(Data records)
*** Begin section ***
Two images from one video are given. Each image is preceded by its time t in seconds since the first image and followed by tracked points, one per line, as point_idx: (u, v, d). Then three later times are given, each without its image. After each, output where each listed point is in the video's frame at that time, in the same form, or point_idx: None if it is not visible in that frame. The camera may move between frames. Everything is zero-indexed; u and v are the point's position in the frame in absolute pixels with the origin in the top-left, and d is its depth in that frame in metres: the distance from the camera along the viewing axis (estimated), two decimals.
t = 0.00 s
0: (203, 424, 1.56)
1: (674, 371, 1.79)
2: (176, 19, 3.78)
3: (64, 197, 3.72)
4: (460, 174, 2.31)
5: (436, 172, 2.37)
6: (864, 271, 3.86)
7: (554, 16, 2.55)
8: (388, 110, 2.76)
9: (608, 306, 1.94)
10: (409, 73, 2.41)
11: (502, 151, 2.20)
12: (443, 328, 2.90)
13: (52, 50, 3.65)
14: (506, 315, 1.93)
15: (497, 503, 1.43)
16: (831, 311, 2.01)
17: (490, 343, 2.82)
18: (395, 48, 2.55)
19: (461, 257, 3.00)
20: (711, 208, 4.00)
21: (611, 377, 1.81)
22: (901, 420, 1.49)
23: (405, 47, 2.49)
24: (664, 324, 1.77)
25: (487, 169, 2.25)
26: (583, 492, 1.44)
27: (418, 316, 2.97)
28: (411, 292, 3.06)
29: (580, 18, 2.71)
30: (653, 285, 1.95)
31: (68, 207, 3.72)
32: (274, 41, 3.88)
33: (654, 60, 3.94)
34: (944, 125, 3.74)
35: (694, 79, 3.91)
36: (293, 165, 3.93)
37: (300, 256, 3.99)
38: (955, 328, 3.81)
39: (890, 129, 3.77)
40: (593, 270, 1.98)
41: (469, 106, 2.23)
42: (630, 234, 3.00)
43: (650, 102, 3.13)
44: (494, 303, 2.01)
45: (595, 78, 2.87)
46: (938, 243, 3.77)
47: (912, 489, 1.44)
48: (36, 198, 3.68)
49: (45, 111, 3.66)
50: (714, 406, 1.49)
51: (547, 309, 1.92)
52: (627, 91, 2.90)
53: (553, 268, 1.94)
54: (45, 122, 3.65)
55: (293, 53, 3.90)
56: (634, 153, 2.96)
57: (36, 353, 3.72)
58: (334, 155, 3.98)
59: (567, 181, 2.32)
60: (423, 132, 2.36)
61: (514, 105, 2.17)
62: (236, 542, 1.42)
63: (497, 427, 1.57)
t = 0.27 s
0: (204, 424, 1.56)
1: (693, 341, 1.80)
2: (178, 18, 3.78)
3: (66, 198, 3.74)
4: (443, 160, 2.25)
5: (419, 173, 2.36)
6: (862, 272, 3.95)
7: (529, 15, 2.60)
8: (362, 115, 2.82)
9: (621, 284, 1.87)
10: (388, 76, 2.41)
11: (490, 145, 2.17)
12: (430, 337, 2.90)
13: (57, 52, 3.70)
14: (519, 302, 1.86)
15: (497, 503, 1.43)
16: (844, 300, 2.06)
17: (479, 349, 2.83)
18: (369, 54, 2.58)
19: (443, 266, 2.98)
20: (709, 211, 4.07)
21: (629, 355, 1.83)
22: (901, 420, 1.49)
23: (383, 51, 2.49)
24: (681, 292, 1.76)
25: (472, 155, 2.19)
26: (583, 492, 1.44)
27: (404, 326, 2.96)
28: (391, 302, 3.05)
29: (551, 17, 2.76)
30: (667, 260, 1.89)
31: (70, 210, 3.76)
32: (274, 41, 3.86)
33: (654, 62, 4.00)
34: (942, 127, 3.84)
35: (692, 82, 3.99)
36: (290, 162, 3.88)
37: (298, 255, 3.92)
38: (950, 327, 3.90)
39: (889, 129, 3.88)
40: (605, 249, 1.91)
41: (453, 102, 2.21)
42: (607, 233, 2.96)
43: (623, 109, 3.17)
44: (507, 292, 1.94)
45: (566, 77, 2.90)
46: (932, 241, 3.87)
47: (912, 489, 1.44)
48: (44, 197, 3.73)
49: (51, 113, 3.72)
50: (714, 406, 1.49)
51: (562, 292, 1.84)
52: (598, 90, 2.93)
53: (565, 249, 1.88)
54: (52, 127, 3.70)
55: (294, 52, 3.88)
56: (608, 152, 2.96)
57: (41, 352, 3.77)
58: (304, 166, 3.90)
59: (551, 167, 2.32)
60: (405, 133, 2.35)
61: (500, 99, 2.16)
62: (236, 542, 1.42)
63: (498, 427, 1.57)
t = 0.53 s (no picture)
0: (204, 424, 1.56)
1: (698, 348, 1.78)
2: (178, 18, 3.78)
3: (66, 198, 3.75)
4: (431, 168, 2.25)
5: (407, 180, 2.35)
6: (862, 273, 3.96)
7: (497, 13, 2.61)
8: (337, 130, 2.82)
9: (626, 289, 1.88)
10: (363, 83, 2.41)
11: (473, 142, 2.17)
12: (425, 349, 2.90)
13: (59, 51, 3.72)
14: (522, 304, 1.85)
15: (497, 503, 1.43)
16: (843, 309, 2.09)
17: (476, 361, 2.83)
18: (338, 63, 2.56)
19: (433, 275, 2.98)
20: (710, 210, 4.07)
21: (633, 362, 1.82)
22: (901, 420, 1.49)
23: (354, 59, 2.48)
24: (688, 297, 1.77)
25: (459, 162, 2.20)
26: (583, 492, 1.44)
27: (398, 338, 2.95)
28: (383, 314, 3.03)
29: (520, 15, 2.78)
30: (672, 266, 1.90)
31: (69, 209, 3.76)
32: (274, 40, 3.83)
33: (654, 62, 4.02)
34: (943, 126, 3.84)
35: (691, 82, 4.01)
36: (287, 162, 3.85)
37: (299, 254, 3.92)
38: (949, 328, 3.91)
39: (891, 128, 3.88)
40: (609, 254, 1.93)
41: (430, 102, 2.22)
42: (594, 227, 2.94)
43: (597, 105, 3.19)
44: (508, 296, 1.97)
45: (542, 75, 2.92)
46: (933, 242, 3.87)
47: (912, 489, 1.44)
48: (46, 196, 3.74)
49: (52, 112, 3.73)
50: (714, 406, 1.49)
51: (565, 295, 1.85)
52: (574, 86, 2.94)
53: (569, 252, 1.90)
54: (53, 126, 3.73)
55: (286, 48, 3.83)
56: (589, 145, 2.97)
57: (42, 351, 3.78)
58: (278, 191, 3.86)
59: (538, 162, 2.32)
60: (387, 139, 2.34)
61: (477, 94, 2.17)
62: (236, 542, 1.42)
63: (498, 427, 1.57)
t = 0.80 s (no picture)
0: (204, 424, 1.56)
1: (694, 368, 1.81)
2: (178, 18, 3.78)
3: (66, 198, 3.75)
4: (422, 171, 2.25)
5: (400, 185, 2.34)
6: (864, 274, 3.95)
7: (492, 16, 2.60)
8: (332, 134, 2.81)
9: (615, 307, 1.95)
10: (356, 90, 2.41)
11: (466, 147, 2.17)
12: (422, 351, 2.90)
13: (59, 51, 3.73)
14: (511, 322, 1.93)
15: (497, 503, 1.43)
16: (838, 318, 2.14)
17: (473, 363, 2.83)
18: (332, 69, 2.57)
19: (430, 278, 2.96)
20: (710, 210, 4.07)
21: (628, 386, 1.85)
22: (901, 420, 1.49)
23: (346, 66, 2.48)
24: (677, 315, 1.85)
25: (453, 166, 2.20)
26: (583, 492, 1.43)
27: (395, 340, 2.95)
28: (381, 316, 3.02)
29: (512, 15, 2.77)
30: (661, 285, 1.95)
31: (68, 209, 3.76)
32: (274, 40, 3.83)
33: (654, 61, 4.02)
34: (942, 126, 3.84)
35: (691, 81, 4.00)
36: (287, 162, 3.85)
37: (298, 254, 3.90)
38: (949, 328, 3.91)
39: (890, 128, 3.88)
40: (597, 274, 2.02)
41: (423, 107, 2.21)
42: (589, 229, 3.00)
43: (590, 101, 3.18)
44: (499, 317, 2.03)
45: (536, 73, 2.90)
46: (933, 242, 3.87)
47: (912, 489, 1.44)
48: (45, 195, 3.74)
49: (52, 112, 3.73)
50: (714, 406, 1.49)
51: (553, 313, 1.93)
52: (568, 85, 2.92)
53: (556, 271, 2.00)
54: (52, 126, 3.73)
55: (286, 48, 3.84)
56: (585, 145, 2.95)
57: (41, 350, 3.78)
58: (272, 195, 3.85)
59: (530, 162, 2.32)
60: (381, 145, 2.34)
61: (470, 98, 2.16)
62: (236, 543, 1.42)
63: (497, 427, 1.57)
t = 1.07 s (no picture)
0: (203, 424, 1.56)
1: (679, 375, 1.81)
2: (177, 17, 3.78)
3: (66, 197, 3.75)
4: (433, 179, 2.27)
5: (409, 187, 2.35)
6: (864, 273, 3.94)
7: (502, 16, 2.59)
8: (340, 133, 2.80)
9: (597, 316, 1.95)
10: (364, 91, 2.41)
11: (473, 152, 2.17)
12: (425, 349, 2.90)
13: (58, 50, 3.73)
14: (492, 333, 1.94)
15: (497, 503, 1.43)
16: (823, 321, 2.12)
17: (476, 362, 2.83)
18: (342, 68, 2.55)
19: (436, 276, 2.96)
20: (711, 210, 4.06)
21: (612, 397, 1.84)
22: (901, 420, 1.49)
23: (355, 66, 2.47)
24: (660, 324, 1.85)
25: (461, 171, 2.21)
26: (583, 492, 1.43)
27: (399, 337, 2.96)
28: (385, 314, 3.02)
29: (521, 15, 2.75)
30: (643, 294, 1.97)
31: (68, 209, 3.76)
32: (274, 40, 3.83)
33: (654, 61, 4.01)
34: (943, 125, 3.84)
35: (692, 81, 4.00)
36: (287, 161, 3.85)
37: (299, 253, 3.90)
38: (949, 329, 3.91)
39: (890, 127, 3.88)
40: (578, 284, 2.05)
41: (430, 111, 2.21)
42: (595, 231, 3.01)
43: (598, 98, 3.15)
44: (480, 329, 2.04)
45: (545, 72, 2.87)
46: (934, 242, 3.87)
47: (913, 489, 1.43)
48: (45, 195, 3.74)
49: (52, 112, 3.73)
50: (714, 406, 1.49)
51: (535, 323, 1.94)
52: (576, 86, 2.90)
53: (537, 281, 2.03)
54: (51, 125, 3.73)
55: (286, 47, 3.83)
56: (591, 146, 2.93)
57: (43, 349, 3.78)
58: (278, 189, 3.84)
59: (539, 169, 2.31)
*** End section ***
= Task brief =
Using the entries shown above, reproduce verbatim the lines from the line bearing "17: (490, 343, 2.82)" to the line bearing "37: (300, 256, 3.99)", inclusive.

= Exercise response =
17: (490, 343, 2.82)
18: (395, 48, 2.55)
19: (461, 257, 3.00)
20: (711, 208, 4.00)
21: (611, 377, 1.81)
22: (901, 420, 1.49)
23: (405, 47, 2.49)
24: (664, 324, 1.77)
25: (487, 169, 2.25)
26: (583, 492, 1.44)
27: (418, 316, 2.97)
28: (411, 292, 3.06)
29: (580, 18, 2.71)
30: (653, 285, 1.95)
31: (68, 207, 3.72)
32: (274, 41, 3.88)
33: (654, 60, 3.94)
34: (944, 125, 3.74)
35: (694, 79, 3.91)
36: (293, 165, 3.93)
37: (300, 256, 3.99)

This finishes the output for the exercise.